What is expected - Copy every line of the records below where the word "linecap" occurs.

Available records -
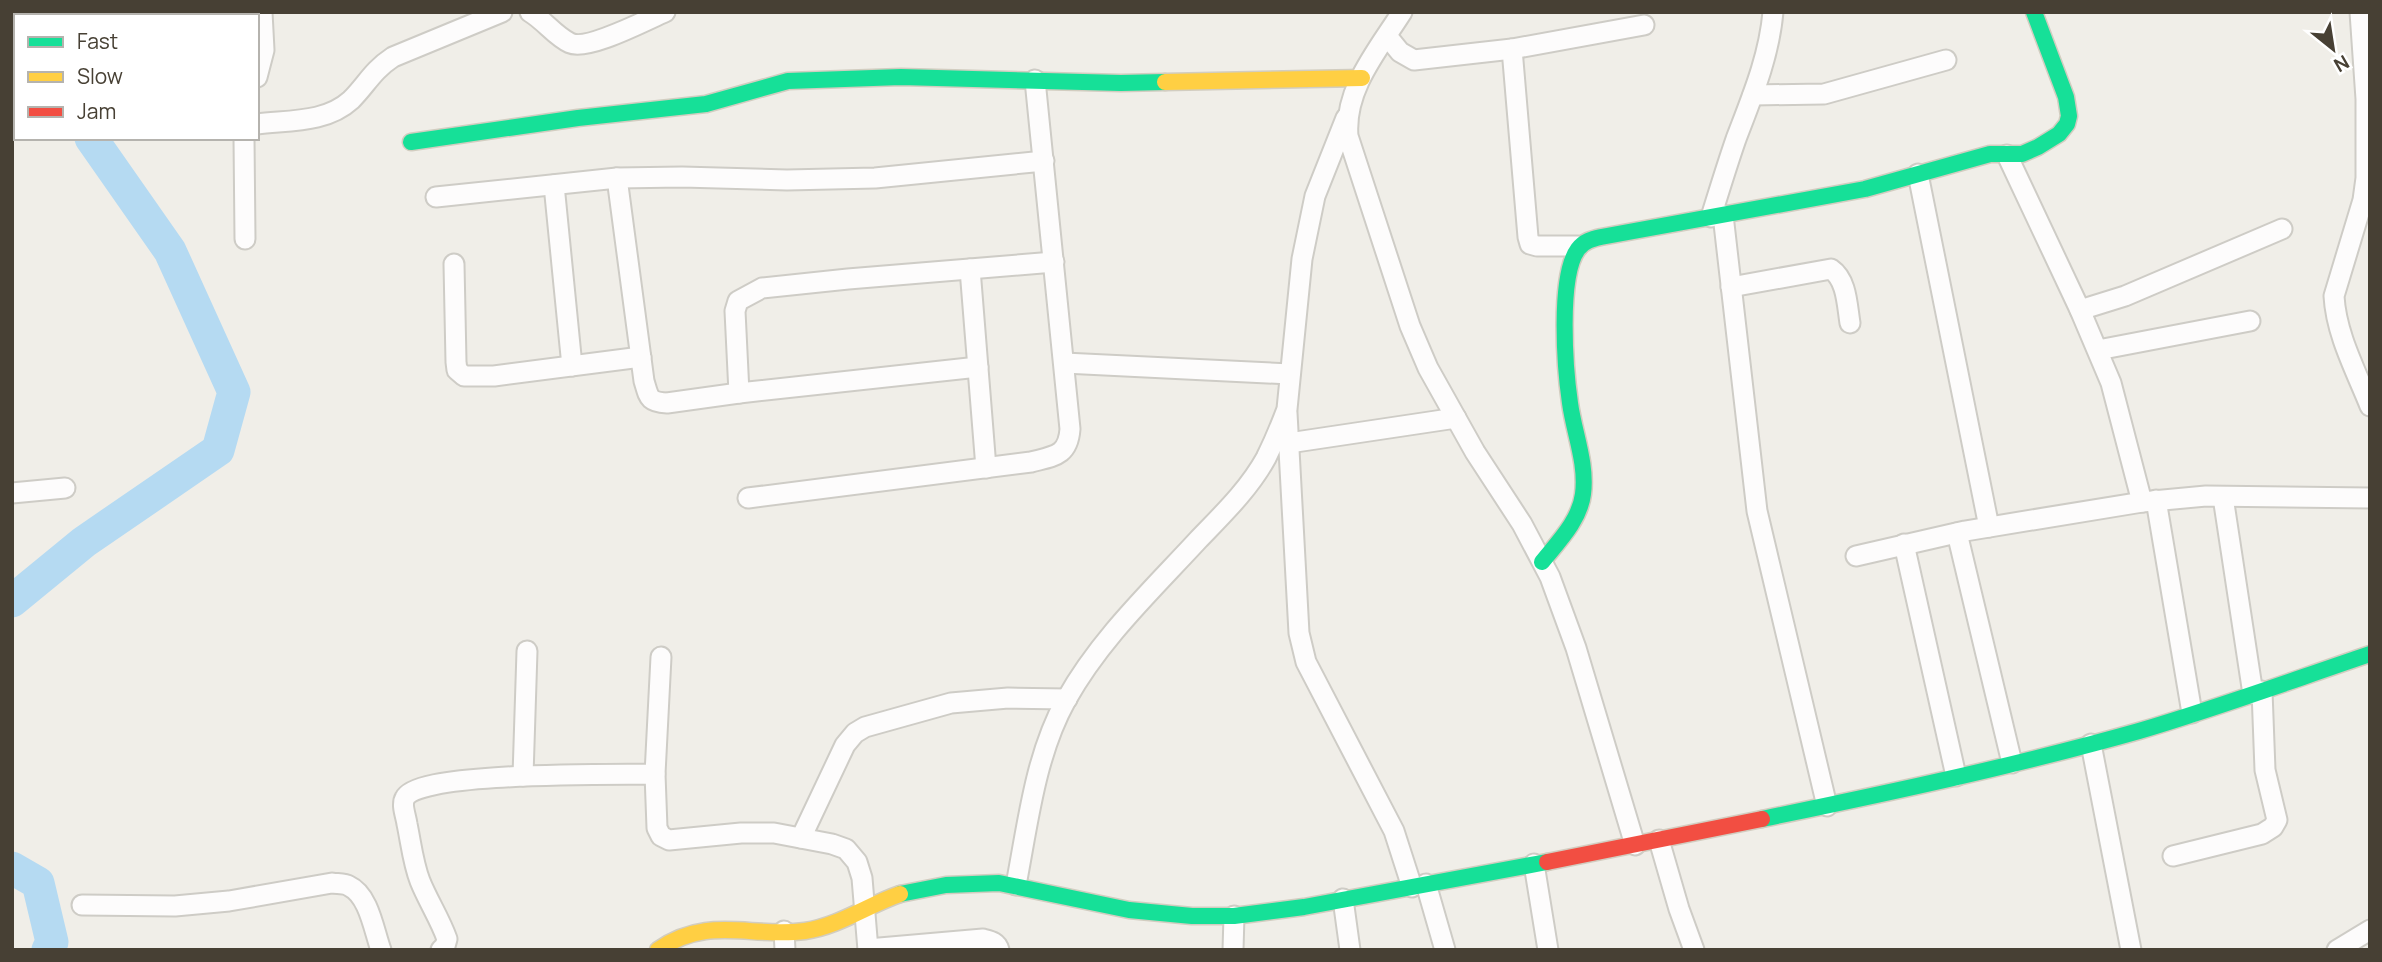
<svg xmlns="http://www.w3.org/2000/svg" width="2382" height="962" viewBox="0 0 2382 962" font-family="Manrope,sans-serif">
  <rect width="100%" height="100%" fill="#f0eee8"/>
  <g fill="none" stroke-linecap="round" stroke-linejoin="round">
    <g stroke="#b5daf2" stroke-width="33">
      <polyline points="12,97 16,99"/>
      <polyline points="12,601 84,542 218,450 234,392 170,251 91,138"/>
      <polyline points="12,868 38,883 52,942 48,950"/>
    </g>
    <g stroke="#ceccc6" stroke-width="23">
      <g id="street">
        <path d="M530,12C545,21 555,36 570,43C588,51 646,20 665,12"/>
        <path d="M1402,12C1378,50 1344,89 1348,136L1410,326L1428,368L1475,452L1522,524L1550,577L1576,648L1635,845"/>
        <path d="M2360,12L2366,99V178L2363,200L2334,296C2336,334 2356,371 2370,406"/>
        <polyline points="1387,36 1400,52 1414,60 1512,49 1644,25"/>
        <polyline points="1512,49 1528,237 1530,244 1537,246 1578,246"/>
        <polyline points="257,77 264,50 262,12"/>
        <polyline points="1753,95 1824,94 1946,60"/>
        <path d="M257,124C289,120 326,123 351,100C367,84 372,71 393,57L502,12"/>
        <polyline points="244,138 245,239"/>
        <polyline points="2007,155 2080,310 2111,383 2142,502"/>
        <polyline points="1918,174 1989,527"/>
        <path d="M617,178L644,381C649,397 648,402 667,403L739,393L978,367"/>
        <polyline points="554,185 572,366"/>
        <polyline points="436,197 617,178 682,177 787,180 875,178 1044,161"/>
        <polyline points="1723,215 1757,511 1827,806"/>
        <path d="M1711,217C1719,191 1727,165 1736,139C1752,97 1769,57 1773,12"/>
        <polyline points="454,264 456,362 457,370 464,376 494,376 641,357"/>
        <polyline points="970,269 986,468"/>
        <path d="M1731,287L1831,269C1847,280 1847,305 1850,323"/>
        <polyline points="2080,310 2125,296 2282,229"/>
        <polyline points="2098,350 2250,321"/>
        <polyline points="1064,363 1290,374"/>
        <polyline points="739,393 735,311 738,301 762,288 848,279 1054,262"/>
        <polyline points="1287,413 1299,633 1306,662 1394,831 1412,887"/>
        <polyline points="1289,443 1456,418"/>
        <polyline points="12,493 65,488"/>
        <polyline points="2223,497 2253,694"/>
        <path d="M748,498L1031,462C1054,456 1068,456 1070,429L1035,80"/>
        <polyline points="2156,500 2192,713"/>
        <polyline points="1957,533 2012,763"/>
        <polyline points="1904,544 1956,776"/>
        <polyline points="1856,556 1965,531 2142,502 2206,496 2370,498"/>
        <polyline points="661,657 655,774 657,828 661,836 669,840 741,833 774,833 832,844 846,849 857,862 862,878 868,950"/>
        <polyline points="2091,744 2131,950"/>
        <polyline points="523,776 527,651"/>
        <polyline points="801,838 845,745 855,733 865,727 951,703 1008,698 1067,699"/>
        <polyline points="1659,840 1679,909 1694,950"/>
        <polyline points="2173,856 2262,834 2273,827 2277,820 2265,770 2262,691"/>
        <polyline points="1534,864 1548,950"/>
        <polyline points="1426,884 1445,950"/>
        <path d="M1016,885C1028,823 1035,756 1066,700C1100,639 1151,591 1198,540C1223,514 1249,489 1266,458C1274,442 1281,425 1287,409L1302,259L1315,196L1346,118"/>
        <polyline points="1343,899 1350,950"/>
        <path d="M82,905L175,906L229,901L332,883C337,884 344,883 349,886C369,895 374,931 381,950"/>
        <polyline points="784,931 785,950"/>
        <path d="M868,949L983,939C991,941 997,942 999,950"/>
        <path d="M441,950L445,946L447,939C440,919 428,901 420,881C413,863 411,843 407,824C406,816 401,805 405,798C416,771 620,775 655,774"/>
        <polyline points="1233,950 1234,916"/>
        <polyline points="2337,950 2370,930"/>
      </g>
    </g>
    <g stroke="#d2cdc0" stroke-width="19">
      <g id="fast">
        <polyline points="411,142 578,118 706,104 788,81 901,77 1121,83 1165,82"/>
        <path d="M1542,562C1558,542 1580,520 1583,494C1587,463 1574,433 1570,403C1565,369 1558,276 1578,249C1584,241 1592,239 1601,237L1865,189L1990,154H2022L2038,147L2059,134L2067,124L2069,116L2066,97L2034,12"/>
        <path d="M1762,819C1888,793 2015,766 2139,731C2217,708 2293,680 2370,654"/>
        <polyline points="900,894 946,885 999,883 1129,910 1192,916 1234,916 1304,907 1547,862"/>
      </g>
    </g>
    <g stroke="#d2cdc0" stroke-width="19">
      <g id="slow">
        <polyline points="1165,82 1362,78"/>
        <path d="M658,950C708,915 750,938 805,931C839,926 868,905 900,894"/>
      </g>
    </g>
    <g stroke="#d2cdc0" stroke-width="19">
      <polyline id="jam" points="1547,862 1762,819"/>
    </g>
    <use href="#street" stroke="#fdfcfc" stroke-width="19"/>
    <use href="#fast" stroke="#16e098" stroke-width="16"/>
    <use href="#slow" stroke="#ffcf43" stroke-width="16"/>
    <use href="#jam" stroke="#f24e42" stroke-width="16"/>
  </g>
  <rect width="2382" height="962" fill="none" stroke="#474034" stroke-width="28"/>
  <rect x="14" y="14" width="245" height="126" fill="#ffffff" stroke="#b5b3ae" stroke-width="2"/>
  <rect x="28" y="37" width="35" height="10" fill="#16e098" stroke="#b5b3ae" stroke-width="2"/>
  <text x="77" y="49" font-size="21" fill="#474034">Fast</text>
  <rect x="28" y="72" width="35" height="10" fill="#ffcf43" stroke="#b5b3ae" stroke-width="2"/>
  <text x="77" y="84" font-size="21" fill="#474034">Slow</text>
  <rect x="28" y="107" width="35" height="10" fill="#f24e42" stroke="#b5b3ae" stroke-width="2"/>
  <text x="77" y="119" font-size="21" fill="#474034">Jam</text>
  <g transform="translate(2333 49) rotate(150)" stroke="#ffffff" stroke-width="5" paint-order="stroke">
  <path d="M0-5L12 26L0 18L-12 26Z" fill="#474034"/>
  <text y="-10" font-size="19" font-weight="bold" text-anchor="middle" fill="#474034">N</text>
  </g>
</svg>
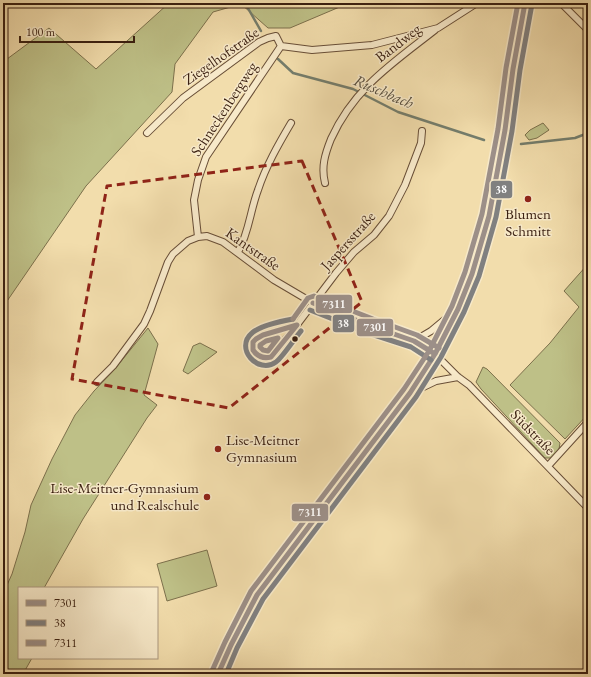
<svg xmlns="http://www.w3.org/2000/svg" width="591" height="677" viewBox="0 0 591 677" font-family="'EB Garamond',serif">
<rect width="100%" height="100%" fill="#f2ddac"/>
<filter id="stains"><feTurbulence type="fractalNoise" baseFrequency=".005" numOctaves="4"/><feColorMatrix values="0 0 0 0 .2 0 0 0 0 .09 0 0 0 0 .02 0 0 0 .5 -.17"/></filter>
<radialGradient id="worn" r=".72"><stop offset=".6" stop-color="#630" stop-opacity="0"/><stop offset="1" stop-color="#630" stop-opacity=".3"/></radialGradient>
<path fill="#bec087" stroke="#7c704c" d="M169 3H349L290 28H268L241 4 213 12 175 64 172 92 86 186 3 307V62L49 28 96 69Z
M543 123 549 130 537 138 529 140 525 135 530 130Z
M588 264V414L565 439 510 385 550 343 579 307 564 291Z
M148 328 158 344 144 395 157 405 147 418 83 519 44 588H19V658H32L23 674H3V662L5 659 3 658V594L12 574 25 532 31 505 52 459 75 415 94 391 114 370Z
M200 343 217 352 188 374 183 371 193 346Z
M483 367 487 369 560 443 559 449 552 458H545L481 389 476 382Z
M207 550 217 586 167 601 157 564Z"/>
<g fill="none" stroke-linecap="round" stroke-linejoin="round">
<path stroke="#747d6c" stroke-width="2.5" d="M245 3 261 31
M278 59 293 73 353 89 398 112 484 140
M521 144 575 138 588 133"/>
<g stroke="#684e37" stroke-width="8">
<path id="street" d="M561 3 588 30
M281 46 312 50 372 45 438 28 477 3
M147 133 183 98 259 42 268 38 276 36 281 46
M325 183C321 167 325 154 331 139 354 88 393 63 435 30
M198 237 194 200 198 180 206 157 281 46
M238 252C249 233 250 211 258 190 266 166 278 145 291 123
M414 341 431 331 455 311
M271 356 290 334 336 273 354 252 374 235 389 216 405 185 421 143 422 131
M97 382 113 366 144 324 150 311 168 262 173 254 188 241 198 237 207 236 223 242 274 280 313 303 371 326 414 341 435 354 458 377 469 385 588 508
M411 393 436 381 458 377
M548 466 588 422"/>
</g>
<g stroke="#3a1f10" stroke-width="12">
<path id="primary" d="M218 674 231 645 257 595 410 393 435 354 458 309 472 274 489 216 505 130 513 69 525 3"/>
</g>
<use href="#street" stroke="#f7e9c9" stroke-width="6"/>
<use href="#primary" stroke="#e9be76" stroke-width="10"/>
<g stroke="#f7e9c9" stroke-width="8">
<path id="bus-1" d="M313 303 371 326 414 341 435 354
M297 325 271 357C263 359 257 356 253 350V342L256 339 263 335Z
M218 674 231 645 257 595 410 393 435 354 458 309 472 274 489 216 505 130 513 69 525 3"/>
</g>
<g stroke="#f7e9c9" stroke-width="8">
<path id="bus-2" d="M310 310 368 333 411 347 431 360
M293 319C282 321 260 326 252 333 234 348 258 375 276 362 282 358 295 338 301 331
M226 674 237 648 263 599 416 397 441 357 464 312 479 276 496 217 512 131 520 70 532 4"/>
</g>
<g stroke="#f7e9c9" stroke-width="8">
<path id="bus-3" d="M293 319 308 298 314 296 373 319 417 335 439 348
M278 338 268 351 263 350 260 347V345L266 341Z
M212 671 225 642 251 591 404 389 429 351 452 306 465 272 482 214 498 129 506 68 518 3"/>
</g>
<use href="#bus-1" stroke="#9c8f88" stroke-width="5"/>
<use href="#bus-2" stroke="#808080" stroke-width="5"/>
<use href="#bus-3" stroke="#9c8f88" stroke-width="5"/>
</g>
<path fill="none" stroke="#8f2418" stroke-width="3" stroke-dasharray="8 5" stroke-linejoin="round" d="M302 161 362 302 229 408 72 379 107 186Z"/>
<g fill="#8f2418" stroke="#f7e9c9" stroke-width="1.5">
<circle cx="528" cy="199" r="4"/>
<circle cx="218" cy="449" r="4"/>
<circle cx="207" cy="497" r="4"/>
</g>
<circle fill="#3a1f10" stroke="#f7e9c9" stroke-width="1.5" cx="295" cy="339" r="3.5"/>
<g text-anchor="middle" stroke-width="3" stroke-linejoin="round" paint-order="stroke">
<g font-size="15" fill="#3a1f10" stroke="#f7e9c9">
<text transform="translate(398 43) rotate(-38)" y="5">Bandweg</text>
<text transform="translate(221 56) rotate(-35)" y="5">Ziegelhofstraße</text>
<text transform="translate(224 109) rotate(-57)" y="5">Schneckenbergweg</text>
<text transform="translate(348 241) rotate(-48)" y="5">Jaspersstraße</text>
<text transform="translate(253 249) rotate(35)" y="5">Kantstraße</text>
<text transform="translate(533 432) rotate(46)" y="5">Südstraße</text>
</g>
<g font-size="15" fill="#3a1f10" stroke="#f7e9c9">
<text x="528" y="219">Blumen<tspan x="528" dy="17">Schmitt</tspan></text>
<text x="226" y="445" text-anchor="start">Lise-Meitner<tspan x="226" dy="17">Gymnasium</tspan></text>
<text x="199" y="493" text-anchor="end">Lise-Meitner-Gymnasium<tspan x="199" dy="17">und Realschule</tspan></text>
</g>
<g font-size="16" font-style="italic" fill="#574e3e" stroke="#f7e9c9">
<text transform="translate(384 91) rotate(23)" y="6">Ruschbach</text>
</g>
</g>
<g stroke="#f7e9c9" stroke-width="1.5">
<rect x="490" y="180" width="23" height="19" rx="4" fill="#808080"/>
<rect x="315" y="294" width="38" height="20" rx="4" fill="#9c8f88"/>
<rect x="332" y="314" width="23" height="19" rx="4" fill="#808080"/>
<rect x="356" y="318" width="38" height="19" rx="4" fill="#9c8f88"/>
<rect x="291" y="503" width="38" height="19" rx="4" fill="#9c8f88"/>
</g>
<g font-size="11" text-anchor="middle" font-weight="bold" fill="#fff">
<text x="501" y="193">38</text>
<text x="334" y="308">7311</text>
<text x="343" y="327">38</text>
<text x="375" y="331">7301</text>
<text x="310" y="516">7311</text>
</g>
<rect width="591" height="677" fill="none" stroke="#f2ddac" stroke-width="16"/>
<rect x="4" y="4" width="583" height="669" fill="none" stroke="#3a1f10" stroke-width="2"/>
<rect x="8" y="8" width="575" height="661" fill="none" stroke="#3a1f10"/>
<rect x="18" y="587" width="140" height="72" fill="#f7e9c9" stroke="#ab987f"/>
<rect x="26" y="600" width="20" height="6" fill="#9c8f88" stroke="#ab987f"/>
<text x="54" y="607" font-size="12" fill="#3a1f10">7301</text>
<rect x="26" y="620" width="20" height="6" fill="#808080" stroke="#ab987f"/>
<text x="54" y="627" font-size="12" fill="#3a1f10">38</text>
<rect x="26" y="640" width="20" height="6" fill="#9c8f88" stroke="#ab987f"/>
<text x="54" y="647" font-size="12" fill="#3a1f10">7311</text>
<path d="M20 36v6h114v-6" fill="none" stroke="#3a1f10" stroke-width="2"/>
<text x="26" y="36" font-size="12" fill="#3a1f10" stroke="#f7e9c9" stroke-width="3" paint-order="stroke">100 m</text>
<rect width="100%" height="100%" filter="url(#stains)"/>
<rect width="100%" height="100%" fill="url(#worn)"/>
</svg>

Expected answer -
  <g fill="none" stroke-linecap="round" stroke-linejoin="round">
<g fill="none" stroke-linecap="round" stroke-linejoin="round">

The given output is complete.